─── Records for this task ───

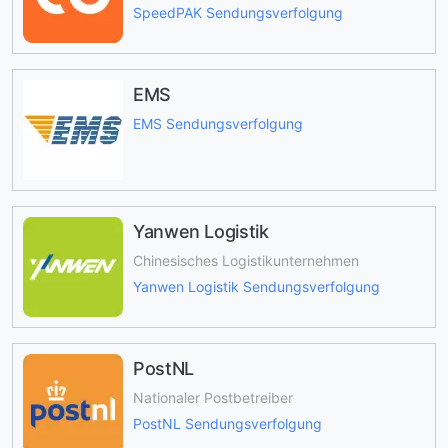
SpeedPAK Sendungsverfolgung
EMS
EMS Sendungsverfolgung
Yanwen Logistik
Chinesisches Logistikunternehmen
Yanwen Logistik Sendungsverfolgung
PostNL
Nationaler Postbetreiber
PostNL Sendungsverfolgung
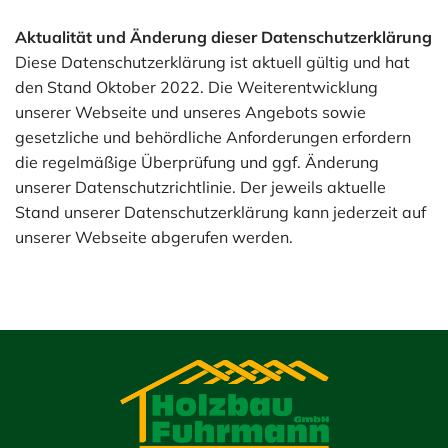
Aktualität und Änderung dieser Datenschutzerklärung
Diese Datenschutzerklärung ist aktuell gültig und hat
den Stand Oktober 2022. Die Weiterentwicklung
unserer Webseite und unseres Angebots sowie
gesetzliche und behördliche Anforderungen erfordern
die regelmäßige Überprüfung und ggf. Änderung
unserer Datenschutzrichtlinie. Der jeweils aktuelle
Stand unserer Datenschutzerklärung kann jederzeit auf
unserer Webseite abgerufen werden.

───
─── Records for this task ───

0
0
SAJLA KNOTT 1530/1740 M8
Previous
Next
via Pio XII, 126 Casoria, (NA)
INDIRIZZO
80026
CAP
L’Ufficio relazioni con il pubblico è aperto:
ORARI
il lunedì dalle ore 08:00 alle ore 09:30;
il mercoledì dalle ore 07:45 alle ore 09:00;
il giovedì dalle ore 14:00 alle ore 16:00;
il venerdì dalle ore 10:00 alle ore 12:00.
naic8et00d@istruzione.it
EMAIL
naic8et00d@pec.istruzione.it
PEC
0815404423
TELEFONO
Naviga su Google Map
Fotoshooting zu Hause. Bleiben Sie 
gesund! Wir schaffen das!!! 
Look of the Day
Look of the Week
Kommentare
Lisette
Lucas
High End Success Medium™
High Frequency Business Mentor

───

> [To-do item]:
Look above for the line with "SpeedPAK Sendungsverfolgung" and the line with "unserer Webseite abgerufen werden.", then copy exactly the lines from the first through the second, both kept, with no pictures.

> [Response to the task]:
SpeedPAK Sendungsverfolgung
EMS
EMS Sendungsverfolgung
Yanwen Logistik
Chinesisches Logistikunternehmen
Yanwen Logistik Sendungsverfolgung
PostNL
Nationaler Postbetreiber
PostNL Sendungsverfolgung
Aktualität und Änderung dieser Datenschutzerklärung
Diese Datenschutzerklärung ist aktuell gültig und hat
den Stand Oktober 2022. Die Weiterentwicklung
unserer Webseite und unseres Angebots sowie
gesetzliche und behördliche Anforderungen erfordern
die regelmäßige Überprüfung und ggf. Änderung
unserer Datenschutzrichtlinie. Der jeweils aktuelle
Stand unserer Datenschutzerklärung kann jederzeit auf
unserer Webseite abgerufen werden.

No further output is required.